*TASK DESCRIPTION*: Within the records, find every line that includes the word "Chemical" and copy it.

[Saved entries]
------------------------------
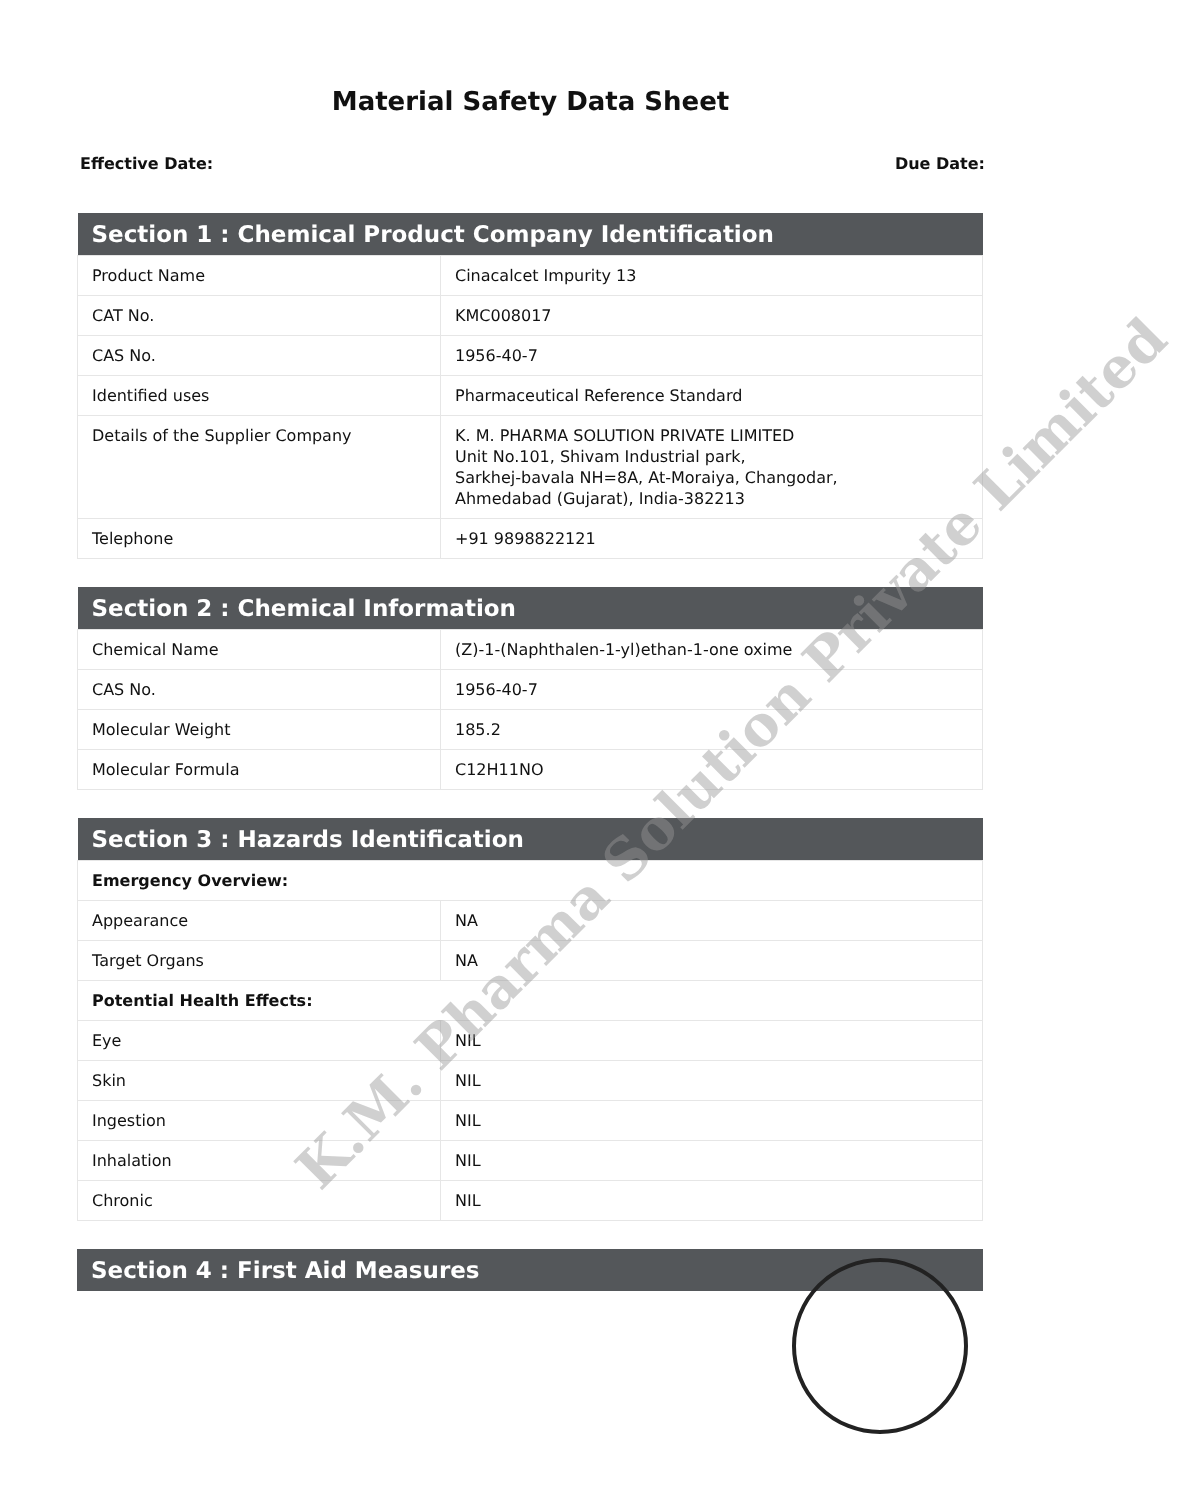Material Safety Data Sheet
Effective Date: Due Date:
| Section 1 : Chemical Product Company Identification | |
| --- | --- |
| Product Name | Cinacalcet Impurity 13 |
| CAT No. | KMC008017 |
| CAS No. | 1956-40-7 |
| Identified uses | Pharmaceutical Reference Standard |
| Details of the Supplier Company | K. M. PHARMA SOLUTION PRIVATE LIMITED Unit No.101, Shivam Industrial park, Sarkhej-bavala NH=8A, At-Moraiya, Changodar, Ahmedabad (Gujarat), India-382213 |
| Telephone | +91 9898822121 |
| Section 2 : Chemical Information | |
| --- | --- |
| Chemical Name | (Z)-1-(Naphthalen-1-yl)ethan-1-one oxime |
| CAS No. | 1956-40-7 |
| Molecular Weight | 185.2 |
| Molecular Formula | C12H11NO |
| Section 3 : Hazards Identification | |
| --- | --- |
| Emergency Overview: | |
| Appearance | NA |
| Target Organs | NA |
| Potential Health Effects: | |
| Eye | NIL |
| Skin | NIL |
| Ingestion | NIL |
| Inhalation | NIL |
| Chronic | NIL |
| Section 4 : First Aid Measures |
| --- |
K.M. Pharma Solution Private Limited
------------------------------
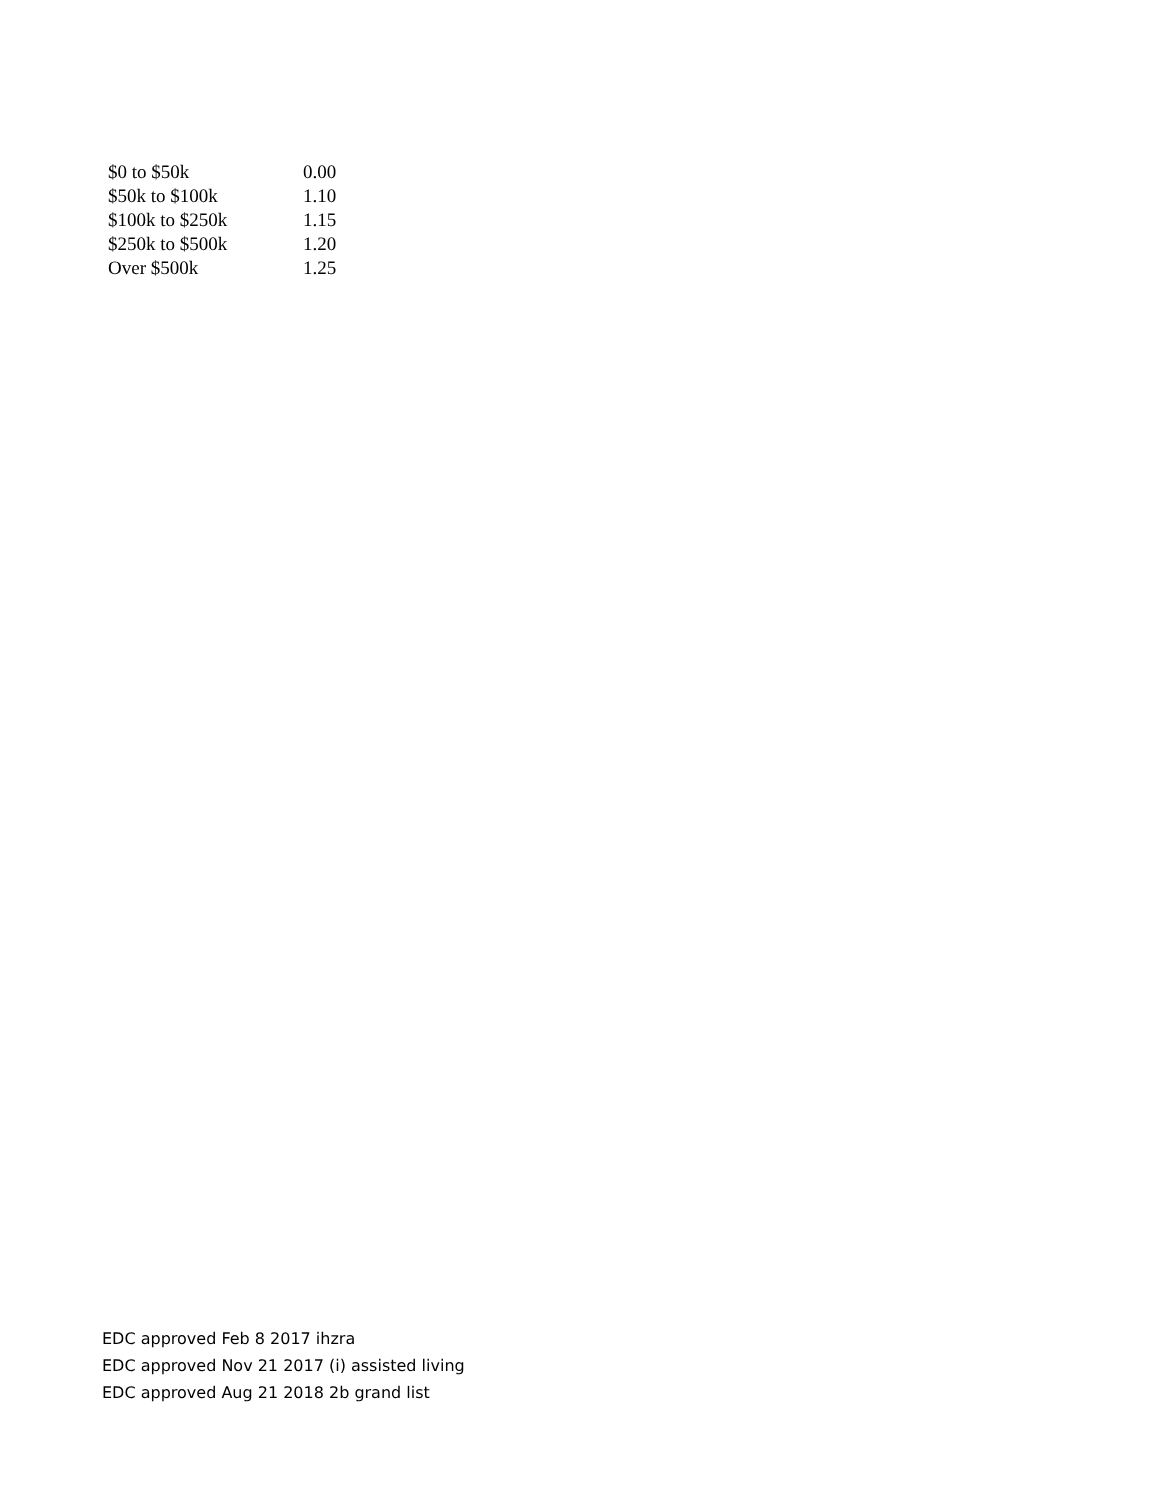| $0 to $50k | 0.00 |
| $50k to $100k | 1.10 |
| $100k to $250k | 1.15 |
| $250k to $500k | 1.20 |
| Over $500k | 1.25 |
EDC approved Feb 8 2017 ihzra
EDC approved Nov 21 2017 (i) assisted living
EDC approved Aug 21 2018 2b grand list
------------------------------
*RESPONSE BELOW*:
| Section 1 : Chemical Product Company Identification | |
| Section 2 : Chemical Information | |
| Chemical Name | (Z)-1-(Naphthalen-1-yl)ethan-1-one oxime |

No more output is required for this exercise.